**YOUR OBJECTIVE:** From the first line to the last, retype the records exactly without their images.

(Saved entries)
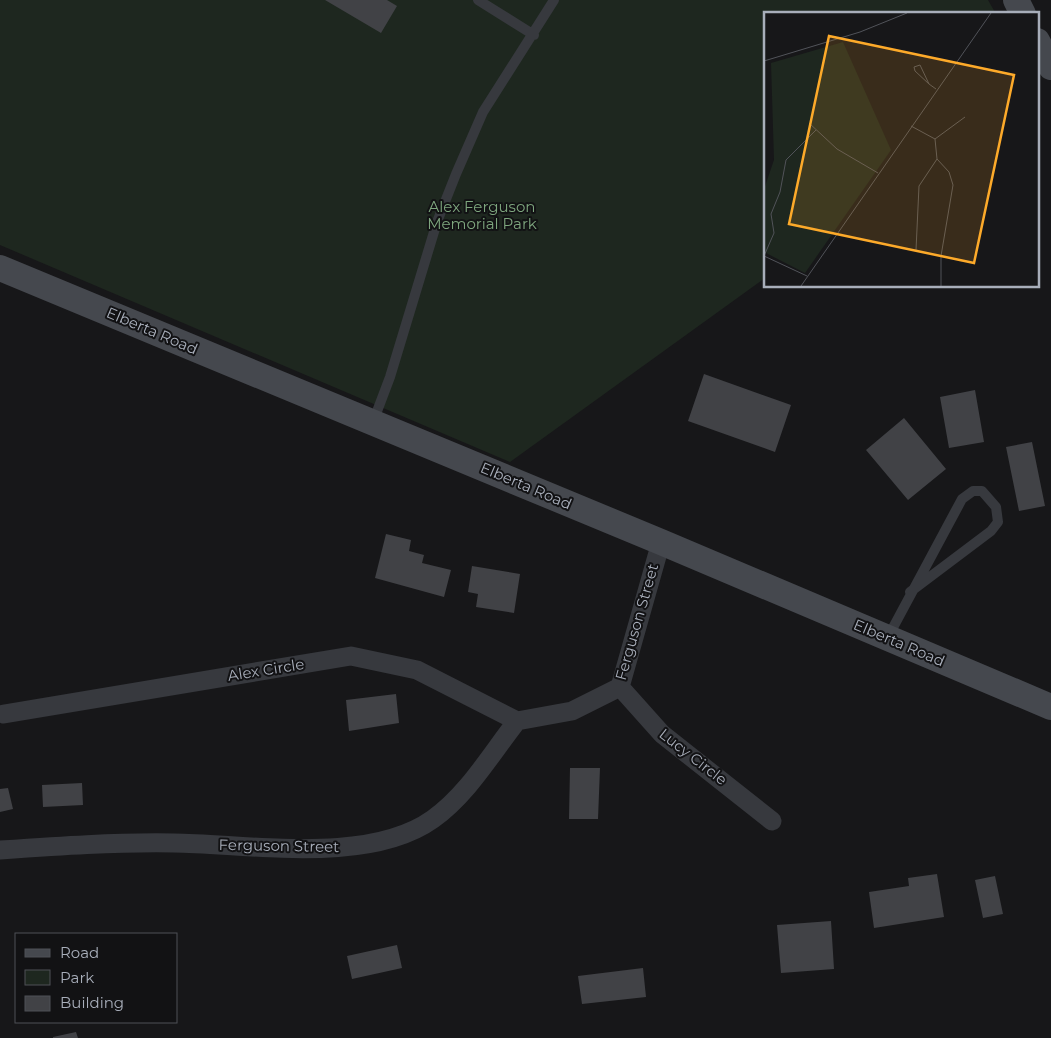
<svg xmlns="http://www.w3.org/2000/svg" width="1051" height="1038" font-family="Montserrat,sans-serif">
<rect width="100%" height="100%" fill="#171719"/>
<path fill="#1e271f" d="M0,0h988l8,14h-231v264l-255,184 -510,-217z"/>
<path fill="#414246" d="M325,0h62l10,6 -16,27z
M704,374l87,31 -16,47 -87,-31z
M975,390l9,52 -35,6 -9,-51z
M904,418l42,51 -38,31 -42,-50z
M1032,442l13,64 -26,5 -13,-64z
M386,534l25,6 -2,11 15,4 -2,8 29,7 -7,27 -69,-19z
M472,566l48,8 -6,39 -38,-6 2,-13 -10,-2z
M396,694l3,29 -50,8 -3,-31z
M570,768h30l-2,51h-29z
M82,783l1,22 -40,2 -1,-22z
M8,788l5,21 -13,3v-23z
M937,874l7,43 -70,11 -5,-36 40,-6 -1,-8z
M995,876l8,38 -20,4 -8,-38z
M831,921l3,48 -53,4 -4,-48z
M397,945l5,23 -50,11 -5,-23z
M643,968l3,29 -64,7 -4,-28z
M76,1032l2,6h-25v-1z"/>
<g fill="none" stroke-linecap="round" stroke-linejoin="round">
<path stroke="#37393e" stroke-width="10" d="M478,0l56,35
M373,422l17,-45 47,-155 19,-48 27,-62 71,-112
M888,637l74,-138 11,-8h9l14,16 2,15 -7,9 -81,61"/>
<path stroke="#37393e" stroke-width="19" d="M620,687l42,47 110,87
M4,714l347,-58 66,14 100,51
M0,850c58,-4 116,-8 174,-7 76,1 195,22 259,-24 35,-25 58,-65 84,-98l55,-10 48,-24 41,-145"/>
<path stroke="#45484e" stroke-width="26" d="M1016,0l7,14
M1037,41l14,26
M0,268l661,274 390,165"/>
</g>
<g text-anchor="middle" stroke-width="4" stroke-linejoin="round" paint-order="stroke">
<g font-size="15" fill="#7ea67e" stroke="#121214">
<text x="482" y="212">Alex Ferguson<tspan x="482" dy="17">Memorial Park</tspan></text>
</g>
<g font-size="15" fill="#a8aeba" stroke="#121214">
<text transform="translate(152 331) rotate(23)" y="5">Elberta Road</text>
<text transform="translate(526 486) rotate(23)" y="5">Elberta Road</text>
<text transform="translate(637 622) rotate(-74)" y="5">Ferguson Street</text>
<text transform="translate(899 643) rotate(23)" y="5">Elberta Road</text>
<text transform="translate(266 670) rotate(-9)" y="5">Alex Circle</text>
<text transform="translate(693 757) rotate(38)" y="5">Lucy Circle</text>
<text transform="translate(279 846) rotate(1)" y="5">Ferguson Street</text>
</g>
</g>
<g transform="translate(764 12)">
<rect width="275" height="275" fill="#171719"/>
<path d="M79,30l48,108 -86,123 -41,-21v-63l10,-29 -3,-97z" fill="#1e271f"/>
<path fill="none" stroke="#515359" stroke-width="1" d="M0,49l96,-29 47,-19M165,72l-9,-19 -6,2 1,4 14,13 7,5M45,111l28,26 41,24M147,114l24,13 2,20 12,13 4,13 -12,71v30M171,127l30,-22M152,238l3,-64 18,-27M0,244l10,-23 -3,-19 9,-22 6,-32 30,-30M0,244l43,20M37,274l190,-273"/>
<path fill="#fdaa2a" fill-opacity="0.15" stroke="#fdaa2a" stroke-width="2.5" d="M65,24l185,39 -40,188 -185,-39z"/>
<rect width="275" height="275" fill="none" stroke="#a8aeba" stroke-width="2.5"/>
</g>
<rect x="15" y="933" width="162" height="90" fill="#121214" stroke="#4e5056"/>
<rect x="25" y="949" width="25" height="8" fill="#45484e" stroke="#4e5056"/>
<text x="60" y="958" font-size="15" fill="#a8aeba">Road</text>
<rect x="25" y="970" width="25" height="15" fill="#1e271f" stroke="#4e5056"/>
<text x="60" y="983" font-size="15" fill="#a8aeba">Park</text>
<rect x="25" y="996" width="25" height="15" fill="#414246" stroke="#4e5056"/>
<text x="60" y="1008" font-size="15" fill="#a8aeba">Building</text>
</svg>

**OUTPUT OF THE EXERCISE:**
<svg xmlns="http://www.w3.org/2000/svg" width="1051" height="1038" font-family="Montserrat,sans-serif">
<rect width="100%" height="100%" fill="#171719"/>
<path fill="#1e271f" d="M0,0h988l8,14h-231v264l-255,184 -510,-217z"/>
<path fill="#414246" d="M325,0h62l10,6 -16,27z
M704,374l87,31 -16,47 -87,-31z
M975,390l9,52 -35,6 -9,-51z
M904,418l42,51 -38,31 -42,-50z
M1032,442l13,64 -26,5 -13,-64z
M386,534l25,6 -2,11 15,4 -2,8 29,7 -7,27 -69,-19z
M472,566l48,8 -6,39 -38,-6 2,-13 -10,-2z
M396,694l3,29 -50,8 -3,-31z
M570,768h30l-2,51h-29z
M82,783l1,22 -40,2 -1,-22z
M8,788l5,21 -13,3v-23z
M937,874l7,43 -70,11 -5,-36 40,-6 -1,-8z
M995,876l8,38 -20,4 -8,-38z
M831,921l3,48 -53,4 -4,-48z
M397,945l5,23 -50,11 -5,-23z
M643,968l3,29 -64,7 -4,-28z
M76,1032l2,6h-25v-1z"/>
<g fill="none" stroke-linecap="round" stroke-linejoin="round">
<path stroke="#37393e" stroke-width="10" d="M478,0l56,35
M373,422l17,-45 47,-155 19,-48 27,-62 71,-112
M888,637l74,-138 11,-8h9l14,16 2,15 -7,9 -81,61"/>
<path stroke="#37393e" stroke-width="19" d="M620,687l42,47 110,87
M4,714l347,-58 66,14 100,51
M0,850c58,-4 116,-8 174,-7 76,1 195,22 259,-24 35,-25 58,-65 84,-98l55,-10 48,-24 41,-145"/>
<path stroke="#45484e" stroke-width="26" d="M1016,0l7,14
M1037,41l14,26
M0,268l661,274 390,165"/>
</g>
<g text-anchor="middle" stroke-width="4" stroke-linejoin="round" paint-order="stroke">
<g font-size="15" fill="#7ea67e" stroke="#121214">
<text x="482" y="212">Alex Ferguson<tspan x="482" dy="17">Memorial Park</tspan></text>
</g>
<g font-size="15" fill="#a8aeba" stroke="#121214">
<text transform="translate(152 331) rotate(23)" y="5">Elberta Road</text>
<text transform="translate(526 486) rotate(23)" y="5">Elberta Road</text>
<text transform="translate(637 622) rotate(-74)" y="5">Ferguson Street</text>
<text transform="translate(899 643) rotate(23)" y="5">Elberta Road</text>
<text transform="translate(266 670) rotate(-9)" y="5">Alex Circle</text>
<text transform="translate(693 757) rotate(38)" y="5">Lucy Circle</text>
<text transform="translate(279 846) rotate(1)" y="5">Ferguson Street</text>
</g>
</g>
<g transform="translate(764 12)">
<rect width="275" height="275" fill="#171719"/>
<path d="M79,30l48,108 -86,123 -41,-21v-63l10,-29 -3,-97z" fill="#1e271f"/>
<path fill="none" stroke="#515359" stroke-width="1" d="M0,49l96,-29 47,-19M165,72l-9,-19 -6,2 1,4 14,13 7,5M45,111l28,26 41,24M147,114l24,13 2,20 12,13 4,13 -12,71v30M171,127l30,-22M152,238l3,-64 18,-27M0,244l10,-23 -3,-19 9,-22 6,-32 30,-30M0,244l43,20M37,274l190,-273"/>
<path fill="#fdaa2a" fill-opacity="0.15" stroke="#fdaa2a" stroke-width="2.5" d="M65,24l185,39 -40,188 -185,-39z"/>
<rect width="275" height="275" fill="none" stroke="#a8aeba" stroke-width="2.5"/>
</g>
<rect x="15" y="933" width="162" height="90" fill="#121214" stroke="#4e5056"/>
<rect x="25" y="949" width="25" height="8" fill="#45484e" stroke="#4e5056"/>
<text x="60" y="958" font-size="15" fill="#a8aeba">Road</text>
<rect x="25" y="970" width="25" height="15" fill="#1e271f" stroke="#4e5056"/>
<text x="60" y="983" font-size="15" fill="#a8aeba">Park</text>
<rect x="25" y="996" width="25" height="15" fill="#414246" stroke="#4e5056"/>
<text x="60" y="1008" font-size="15" fill="#a8aeba">Building</text>
</svg>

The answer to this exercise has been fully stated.